# White Collar on USA



## LuckyGirl3513 (Sep 25, 2009)

Have yall seen the commercials for this? How hot is the main guy?? Oh and the show looks good too


----------



## LuckyGirl3513 (Dec 16, 2009)

Did no one end up watching this? Cause you should have! The finale was CRAZY!! And new ones start Jan. 19...


----------



## BEA2LS (Dec 18, 2009)

i saw commercials but never saw it


----------



## MzzRach (Dec 18, 2009)

I saw a few episodes but just could not get into it.  I thought the pilot episode was great, but the other 2-3 I watched I thought were not as good.

Now you have me curious about the mid-season finale.


----------



## LuckyGirl3513 (Jan 8, 2010)

Quote:

   Originally Posted by *MzzRach* 

 
_I saw a few episodes but just could not get into it.  I thought the pilot episode was great, but the other 2-3 I watched I thought were not as good.

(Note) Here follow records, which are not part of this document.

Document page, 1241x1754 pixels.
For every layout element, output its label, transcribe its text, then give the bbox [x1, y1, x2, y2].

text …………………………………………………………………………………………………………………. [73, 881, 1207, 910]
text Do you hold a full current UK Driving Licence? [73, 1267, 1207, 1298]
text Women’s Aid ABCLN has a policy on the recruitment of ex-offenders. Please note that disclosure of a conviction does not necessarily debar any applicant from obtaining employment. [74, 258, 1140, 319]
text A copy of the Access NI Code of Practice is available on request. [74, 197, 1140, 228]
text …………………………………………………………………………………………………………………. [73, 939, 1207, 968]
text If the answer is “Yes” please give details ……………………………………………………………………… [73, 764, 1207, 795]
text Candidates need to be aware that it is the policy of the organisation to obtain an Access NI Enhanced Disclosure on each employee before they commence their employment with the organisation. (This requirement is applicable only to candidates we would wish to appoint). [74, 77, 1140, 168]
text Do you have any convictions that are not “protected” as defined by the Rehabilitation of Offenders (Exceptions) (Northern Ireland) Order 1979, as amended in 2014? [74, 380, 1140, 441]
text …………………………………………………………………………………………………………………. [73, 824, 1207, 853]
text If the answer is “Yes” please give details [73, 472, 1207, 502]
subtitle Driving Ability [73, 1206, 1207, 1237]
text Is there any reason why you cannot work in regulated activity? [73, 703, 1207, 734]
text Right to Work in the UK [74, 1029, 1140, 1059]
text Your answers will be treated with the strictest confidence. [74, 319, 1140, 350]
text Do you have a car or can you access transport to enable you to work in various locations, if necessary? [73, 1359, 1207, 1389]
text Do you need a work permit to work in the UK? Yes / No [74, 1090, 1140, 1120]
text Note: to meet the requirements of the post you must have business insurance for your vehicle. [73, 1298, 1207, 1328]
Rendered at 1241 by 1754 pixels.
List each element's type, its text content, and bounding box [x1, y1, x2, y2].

Now you have me curious about the mid-season finale. 
	

	
	
		
		

		
		
	


	


_

 
It definitely picks up after the 3rd episode.. I really enjoyed the whole season but the finale was absolutely insane.. Its on the website, you should watch even though you havent seen all the episodes. you won't be lost, i promise


----------



## LuckyGirl3513 (Jan 29, 2010)

OMG, such an amazing premiere too, please tell me someone's watching!


----------